Verbe, Logos, Parole : nous voyons que ces mêmes noms, qui sont de même race si je puis dire, peuvent être appliqués au Fils. Logos est une parole mais aussi une pensée. Le Père pense, Sa pensée est Dieu. Une hymne française, très ancienne, chante : « Il a pensé le monde par Son Fils. » Le mot de Dieu-Père, c’est le Fils, le Verbe, le Mot. Nous avons des mots ; Lui, c’est LE Mot, L’Idée, le monde idéal.
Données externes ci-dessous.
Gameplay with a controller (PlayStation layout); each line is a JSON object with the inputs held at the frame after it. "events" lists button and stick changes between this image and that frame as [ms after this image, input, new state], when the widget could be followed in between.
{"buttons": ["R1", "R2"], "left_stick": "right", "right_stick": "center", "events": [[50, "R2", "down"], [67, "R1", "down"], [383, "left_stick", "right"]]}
Il est aussi la Loi, parce que la Loi est une pensée, une conception de quelque chose, la Raison du Père.

Le Fils n’est pas seulement Pensée, Raison et Loi, Il est encore la Sagesse. D’où une multitude de textes où le Fils est nommé : Sagesse. Si Jean dit que tout a été créé par le Verbe et que le Verbe était « vers Dieu », la Sagesse, elle, traverse l’Ancien Testament, les Livres sapientiaux, les Psaumes… : « Tes œuvres sont admirables Seigneur, Tu as tout créé par Ta Sagesse », ou : « La Sagesse a bâti Sa maison, Elle a taillé Ses sept colonnes »; pensez aussi à cette Sagesse qui était dès le commencement, avant la Création, etc.

Nous accédons alors à la théologie de la Sagesse qui s’applique exactement au Fils (et aussi au Saint-Esprit). Car Logos, Sagesse, Pensée, Parole, Mot, Loi, Raison, Intelligence sont de même catégorie. Mais avec la parole on s’exprime, c’est pourquoi l’on peut dire que le Fils est l’expression de Dieu, Dieu qui s’exprime. Et, en même temps, non seulement Dieu, mais Dieu vrai, le Vrai Dieu. Pour être vrai, il faut être deuxième parce que la vérité est toujours sur quelque chose, pour quelqu’un. Si on est seul, on n’est pas vrai.

Qu’est-ce que le vrai ? Si je dis : ceci est un verre en désignant un verre, c’est une vérité. Si je dis : ce verre est une poule, je mens, je ne dis pas la vérité. Si je dis : ce verre est en cristal, je mens car il n’est pas en cristal, mais si je dis que c’est un verre ordinaire sans eau à l’intérieur, je dis vrai. Pourquoi? Parce que je dis exactement ce qui est, c’est-à-dire que le verre est identique à ce que je dis. Identité à soi-même.

Dire d’un homme qu’il est véridique, au sens le plus profond, signifie qu’il est un homme sans camouflage, sans aucune déviation vis-à-vis de son être intérieur. Ainsi levrai, la vérité, suppose l’unité totale dans la qualité de deux : Père et Fils.

Par conséquent, Dieu vrai est Dieu qui engendre le Verbe, le Logos, la Vérité qui est Son Fils.

Arrêtons-nous. Saisissons cette chaîne qui peut aller encore plus loin dans toutes les traditions et philosophies, et ne visons que les mots : logos, verbe, pensée, parole, loi, raison, sagesse, intelligence, expression, vérité.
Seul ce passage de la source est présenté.